Calling CNVs - abyzovlab/CNVnator GitHub Wiki

Running involves few steps outlined below. Chromosome names and lengths are parsed from sam/bam file header. Using -genome option one can overwrite this default behavior.

EXTRACTING READ MAPPING FROM BAM/SAM FILES

        ./cnvnator [-genome name] -root out.root [-chrom name1 ...] -tree [file1.bam ...]

out.root -- output ROOT file. See ROOT package documentation

name1, name2, ... -- chromosome names

file1.bam, file2.bam, ... -- bam files

Chromosome names can be specified by name, e.g., X, or together with prefix chr, e.g., chrX. One can specify multiple chromosomes separated by space. If no chromosome specified, read mapping is extracted for all in sam/bam file. Note, that this would require machines with large physical memory of 7Gb. Extracting read mapping for subsets of chromosomes is a way around this issue. Note, root file is not being overwritten. To have correct q0 field for CNV calls (see below) one need to use option -unique when extracting read mapping from bam/sam files.

Example:

        ./cnvnator -root NA12878.root -chrom chr1 chr2 chr3  -tree NA12878_ali.bam

is equivalent to

        ./cnvnator -root NA12878.root -chrom 1 2 3           -tree NA12878_ali.bam

Example:

        ./cnvnator -root NA12878.root -chrom 4 5 6 -tree NA12878_ali.bam
        ./cnvnator -root NA12878.root -chrom 7 8 9 -tree NA12878_ali.bam

is equivalent to

        ./cnvnator -root NA12878.root -chrom 4 5 6 7 8 9 -tree NA12878_ali.bam

GENERATING HISTOGRAM

        ./cnvnator [-genome name] -root file.root [-chrom name1 ...] -his bin_size [-d dir]

This step is not memory consuming and can be done for all chromosomes at once, still can be done for a subset of chromosomes.

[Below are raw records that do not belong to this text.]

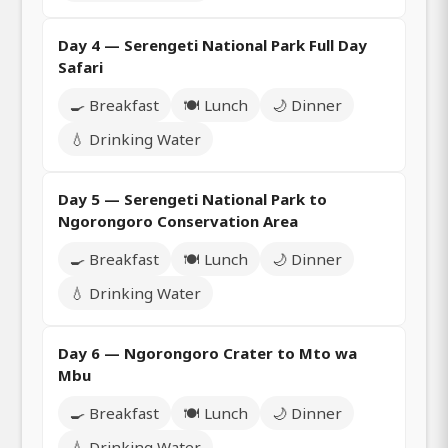
Day 4 — Serengeti National Park Full Day
Safari
🍳 Breakfast
🍽️ Lunch
🌙 Dinner
💧 Drinking Water
Day 5 — Serengeti National Park to
Ngorongoro Conservation Area
🍳 Breakfast
🍽️ Lunch
🌙 Dinner
💧 Drinking Water
Day 6 — Ngorongoro Crater to Mto wa
Mbu
🍳 Breakfast
🍽️ Lunch
🌙 Dinner
💧 Drinking Water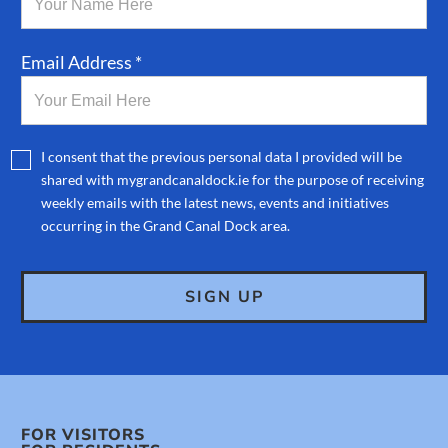
Email Address *
I consent that the previous personal data I provided will be
shared with mygrandcanaldock.ie for the purpose of receiving
weekly emails with the latest news, events and initiatives
occurring in the Grand Canal Dock area.
FOR VISITORS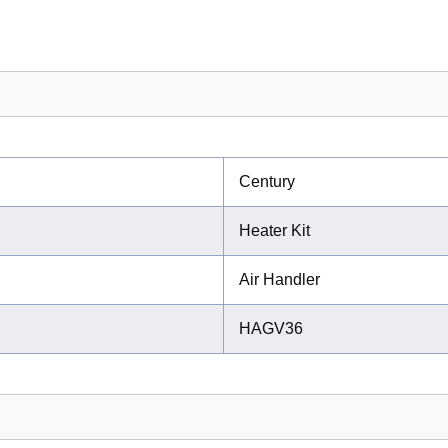
Century
Heater Kit
Air Handler
HAGV36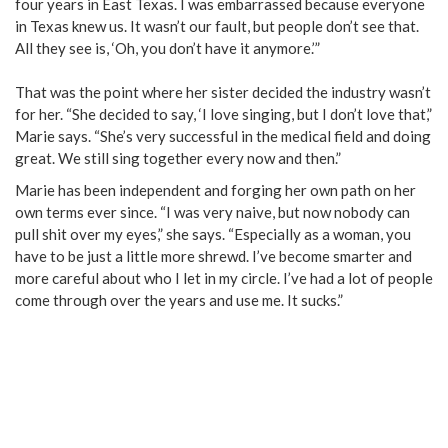
four years in East Texas. I was embarrassed because everyone
in Texas knew us. It wasn’t our fault, but people don’t see that.
All they see is, ‘Oh, you don’t have it anymore.’”
That was the point where her sister decided the industry wasn’t
for her. “She decided to say, ‘I love singing, but I don’t love that,”
Marie says. “She’s very successful in the medical field and doing
great. We still sing together every now and then.”
Marie has been independent and forging her own path on her
own terms ever since. “I was very naive, but now nobody can
pull shit over my eyes,” she says. “Especially as a woman, you
have to be just a little more shrewd. I’ve become smarter and
more careful about who I let in my circle. I’ve had a lot of people
come through over the years and use me. It sucks.”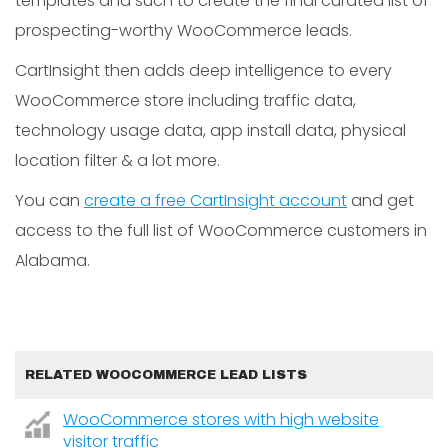
templates and such to create the final curated list of
prospecting-worthy WooCommerce leads.
CartInsight then adds deep intelligence to every
WooCommerce store including traffic data,
technology usage data, app install data, physical
location filter & a lot more.
You can
create a free CartInsight account
and get
access to the full list of WooCommerce customers in
Alabama.
RELATED WOOCOMMERCE LEAD LISTS
WooCommerce stores with high website
visitor traffic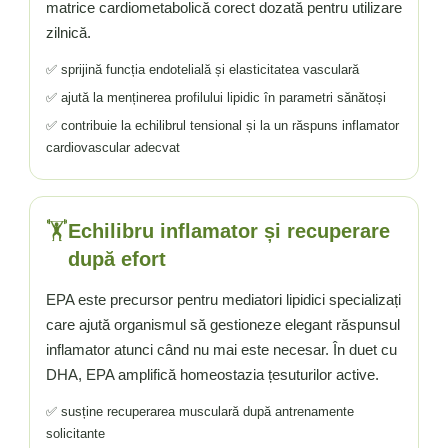
matrice cardiometabolică corect dozată pentru utilizare
zilnică.
✅ sprijină funcția endotelială și elasticitatea vasculară
✅ ajută la menținerea profilului lipidic în parametri sănătoși
✅ contribuie la echilibrul tensional și la un răspuns inflamator
cardiovascular adecvat
🏋️
Echilibru inflamator și recuperare
după efort
EPA este precursor pentru mediatori lipidici specializați
care ajută organismul să gestioneze elegant răspunsul
inflamator atunci când nu mai este necesar. În duet cu
DHA, EPA amplifică homeostazia țesuturilor active.
✅ susține recuperarea musculară după antrenamente
solicitante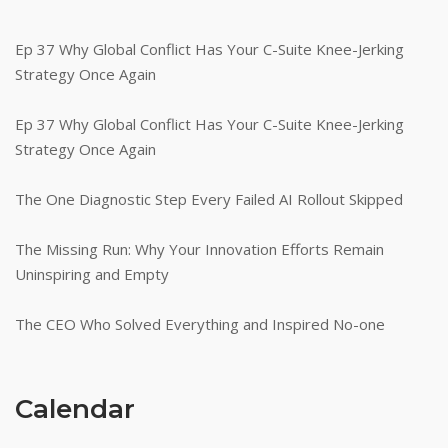
Ep 37 Why Global Conflict Has Your C-Suite Knee-Jerking
Strategy Once Again
Ep 37 Why Global Conflict Has Your C-Suite Knee-Jerking
Strategy Once Again
The One Diagnostic Step Every Failed AI Rollout Skipped
The Missing Run: Why Your Innovation Efforts Remain
Uninspiring and Empty
The CEO Who Solved Everything and Inspired No-one
Calendar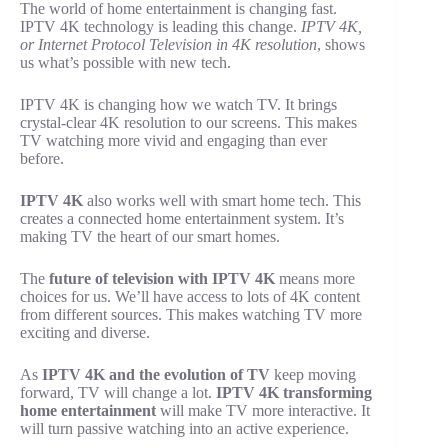
The world of home entertainment is changing fast.
IPTV 4K technology is leading this change.
IPTV 4K,
or Internet Protocol Television in 4K resolution
, shows
us what’s possible with new tech.
IPTV 4K is changing how we watch TV. It brings
crystal-clear 4K resolution to our screens. This makes
TV watching more vivid and engaging than ever
before.
IPTV 4K
also works well with smart home tech. This
creates a connected home entertainment system. It’s
making TV the heart of our smart homes.
The
future of television with IPTV 4K
means more
choices for us. We’ll have access to lots of 4K content
from different sources. This makes watching TV more
exciting and diverse.
As
IPTV 4K and the evolution of TV
keep moving
forward, TV will change a lot.
IPTV 4K transforming
home entertainment
will make TV more interactive. It
will turn passive watching into an active experience.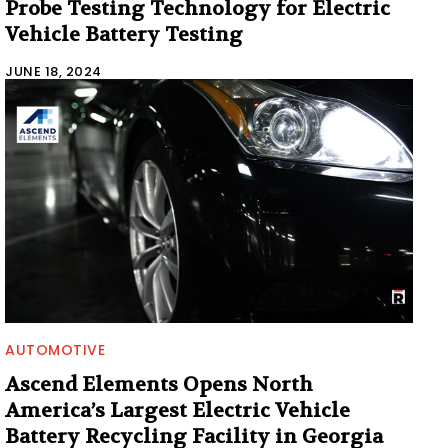
Probe Testing Technology for Electric
Vehicle Battery Testing
JUNE 18, 2024
AUTOMOTIVE
Ascend Elements Opens North
America’s Largest Electric Vehicle
Battery Recycling Facility in Georgia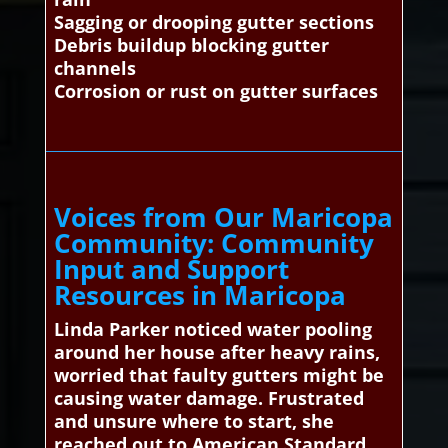
Sagging or drooping gutter sections
Debris buildup blocking gutter
channels
Corrosion or rust on gutter surfaces
Voices from Our Maricopa
Community: Community
Input and Support
Resources in Maricopa
Linda Parker noticed water pooling
around her house after heavy rains,
worried that faulty gutters might be
causing water damage. Frustrated
and unsure where to start, she
reached out to American Standard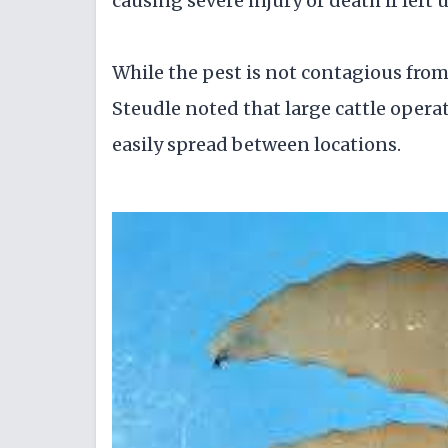
causing severe injury or death if left 
While the pest is not contagious from 
Steudle noted that large cattle opera
easily spread between locations.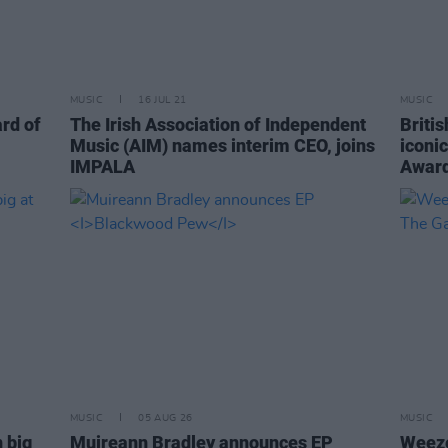
MUSIC
16 JUL 21
MUSIC
ard of
The Irish Association of Independent
Britis
Music (AIM) names interim CEO, joins
iconi
IMPALA
Awar
MUSIC
05 AUG 26
MUSIC
 big
Muireann Bradley announces EP
Weeze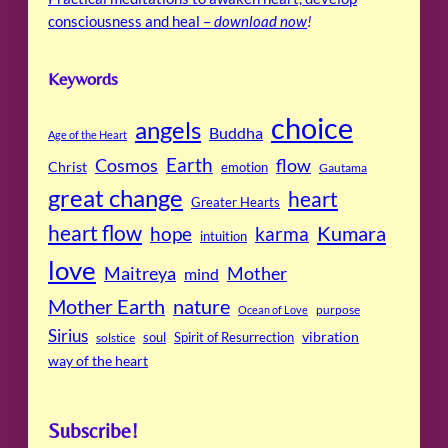
consciousness and heal –
download now
!
Keywords
choice
angels
Buddha
Age of the Heart
Cosmos
Earth
flow
Christ
emotion
Gautama
great change
heart
Greater Hearts
heart flow
Kumara
hope
karma
intuition
love
Maitreya
Mother
mind
Mother Earth
nature
purpose
Ocean of Love
Sirius
soul
Spirit of Resurrection
vibration
solstice
way of the heart
Subscribe!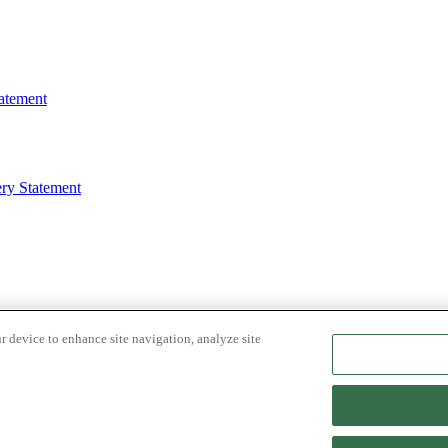
atement
ry Statement
r device to enhance site navigation, analyze site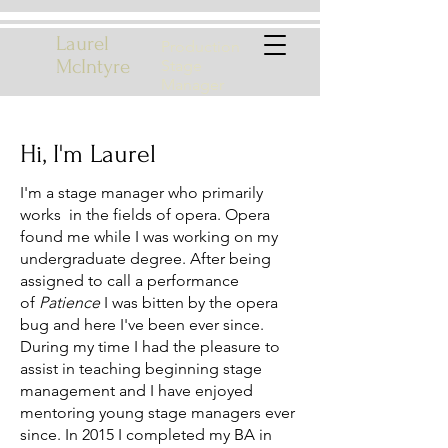
Laurel
Production
McIntyre
Stage
Manager
Hi, I'm Laurel
I'm a stage manager who primarily
works in the fields of opera. Opera
found me while I was working on my
undergraduate degree. After being
assigned to call a performance
of
Patience
I was bitten by the opera
bug and here I've been ever since.
During my time I had the pleasure to
assist in teaching beginning stage
management and I have enjoyed
mentoring young stage managers ever
since. In 2015 I completed my BA in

Files with chromosome sequences are required and should reside in running directory or directory specified by -d option. Files should be named as: chr1.fa, chr2.fa, etc.

CALCULATING STATISTICS

        ./cnvnator -root file.root [-chrom name1 ...] -stat bin_size

This step must be completed before proceeding to partitioning and CNV calling.

RD SIGNAL PARTITIONING

        ./cnvnator -root file.root [-chrom name1 ...] -partition bin_size [-ngc]

Option -ngc specifies not to use GC corrected RD signal. Partitioning is the most time consuming step. There are few way to enhance performance at this step.

CNV CALLING

        ./cnvnator -root file.root [-chrom name1 ...] -call bin_size [-ngc]

Calls are printed to STDOUT.

The output is as follows:

CNV_type coordinates CNV_size normalized_RD e-val1 e-val2 e-val3 e-val4 q0

normalized_RD -- normalized to 1

e-val1 -- is calculated using t-test statistics

e-val2 -- is from probability of RD values within the region to be in the tails of gaussian distribution describing frequencies of RD values in bins

e-val3 -- same as e-val1 but for the middle of CNV

e-val4 -- same as e-val2 but for the middle of CNV

q0 -- fraction of reads mapped with q0 quality

To have correct output at q0 field one need to use option -unique when extracting read mapping from bam/sam files.